Вспомнил стишок.
Это было очень давно. А, может быть, и совсем не было. Кто разберётся за давностью лет?
В то, теперь уже далёкое, время среди молодых женщин было модно носить парики, косметика ещё не достигла нынешнего несокрушимого совершенства, а самым популярным автомобилем являлся “Жигули”.
Однажды, будучи бессменным редактором нашей отдельской стенгазеты, выходившей только по самым большим праздникам, ваш неосторожный слуга позволил себе поместить этот стишок в каком-то из номеров, намусоленном к Восьмому Марта или Первому Апреля.
Малевать и клеить стенгазету я обычно заканчивал поздно вечером и вывешивал её за день до праздничного выходного так, чтобы уже с утра перегруженные в преддверии праздников непосильной работой труженники могли поднабраться свежих и несвежих новостей ещё до того, как начнётся, обязательное тогда, предпраздничное рабочее застолье.
И вот утром началось.
Сначала ко мне явилась делегация отдельских женщин. Уже не помню, были ли они заплаканными заранее, но эмоций хватало. Плача, дамы обьяснили мне, что своим безобразным стишком я оскорбил всех живущих и живших ранее на земле женщин, что я растоптал лучшие чувства большей половины прогрессивного человечества и, что мне нет и не будет никогда прощения ни при жизни, ни после.

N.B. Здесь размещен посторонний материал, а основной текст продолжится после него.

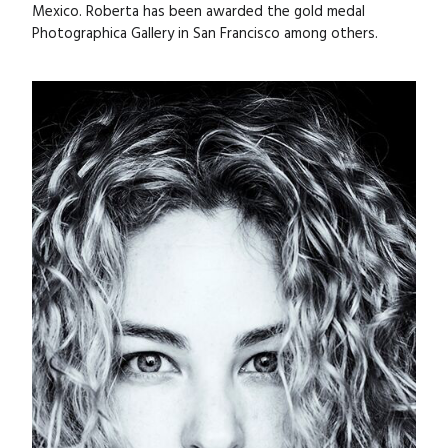
Mexico. Roberta has been awarded the gold medal
Photographica Gallery in San Francisco among others.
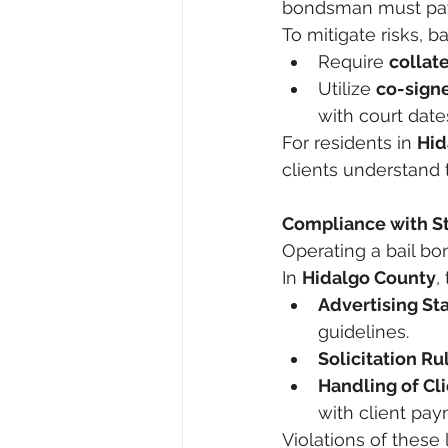
bondsman must pay t
To mitigate risks, 
Require 
collate
Utilize 
co-sign
with court date
For residents in 
Hid
clients understand t
Compliance with S
Operating a bail bon
In 
Hidalgo County
,
Advertising St
guidelines.
Solicitation Ru
Handling of Cl
with client pay
Violations of these 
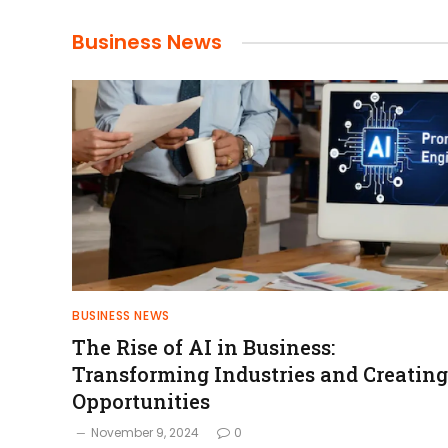
Business News
BUSINESS NEWS
The Rise of AI in Business:
Transforming Industries and Creating
Opportunities
November 9, 2024
0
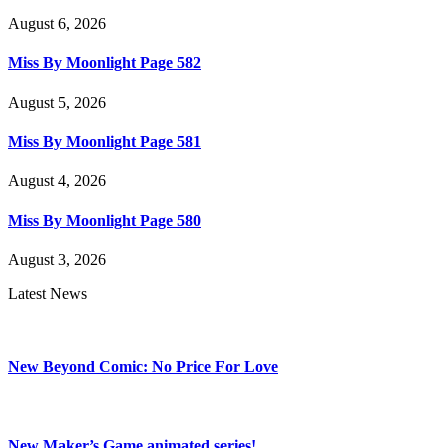
August 6, 2026
Miss By Moonlight Page 582
August 5, 2026
Miss By Moonlight Page 581
August 4, 2026
Miss By Moonlight Page 580
August 3, 2026
Latest News
New Beyond Comic: No Price For Love
New Maker’s Game animated series!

Честно говоря, я никак не ожидал такой реакции.
Женщины подходили группами и поотдельности. Я понял, что моя жизнь в опасности.
Вам может быть и смешно, но я чувствовал себя тогда, как Салмон Рушди, который оскорбил своим романом всех правоверных мусульман и должен был непременно погибнуть во имя веры.
Потом стали подходить и мужчины. Оказалось, эти предатели полностью разделяли праведный гнев лучшего большинства человечества.
- Что же мне теперь делать?
- Ты должен снять эту мерзкую газету и обязательно извиниться перед женщинами.
- Но я не нахожу там ничего такого уж оскорбительного. И ещё, я ненавижу извиняться, когда заставляют...
Тут раздался телефонный звонок, который вызывал меня наверх, к начальству, и я понял, что карьера и жизнь рушатся.
В кабинете сидели начальник отдела и парторг.
- Сними сейчас же стенгазету! Все жалуются. Мы долго терпели, и наконец решили уволить тебя с почётной должности редактора стенной газеты. Ты позоришь себя и весь наш отдел. Да, весь наш коллектив! Мы ещё обсудим, нужны ли нам такие сотрудники.
(К счастью, в те времена уволить было не так-то просто.)
- Делайте всё, что хотите, но только я сам не сниму эту газету. Не могу наступать на горло собственной газете!
...
И что вы думаете?
Сняли.
Газету сняли со стены. Стишок вырезали и жестоко разорвали. И меня сняли с такой любимой и хлебной должности редактора стенгазеты. Вот только, не припомню, был ли я приглашён тогда к общему праздничному столу в рабочее время. Может, потому и не помню, что опьянел ещё до застолья. Спирт тогда и у меня был в сейфе. Каждый месяц выдавали по 250 на протирку. Вот только не помню, чего протирать..
Вы спросите, а зачем это я опять вздумал рисковать репутацией и самой жизнью?
А вот чёрт меня знает.
Сидит, наверное, где-то в глубине души желание скандала, по причине непонимания мною человечества.
Да, ещё, извиниться нужно... Я тогда так и не извинился.
Ну и любовь... Кто ж её поймёт?
Любовью мы расстреляны в лесу.
Что нам молвы глухая канонада?
По твоему счастливому лицу
Губная размалёвана помада.
Из глаз, твоих, несётся птичий крик
И тает, не дойдя до поднебесья.
В сердцах сорвал лохматый твой парик
И далеко его забросил в лес я!
Средь зелени рука твоя бела.
Шуршит листва, как выстрел из ствола,
И наши обнажённые тела
Подрагивают, как колокола.
У твоего пурпурного соска
Качаются два нежных колоска,
И твой упругий стан
Так трепетен и нежен...
Пришла моя любовь!
Прошла моя тоска!
Я раньше не любил...
Да что там... просто не жил!
Над нами высоко несутся облака.
Нам всё равно, прошли минуты, иль века...
О вечный миг любви! Ты долог так и краток!..
Но, впрочем, полчаса прошло наверняка,
И чьи-то голоса слышны из далека...
Пора себя уже нам приводить в порядок.
В машине, как бы твой не пробудился муж.
Я знаю, он, свинья, не стерпит адьюльтера.
С грибами уж должна прийти моя жена,
А ведь она всегда крадётся, как пантера.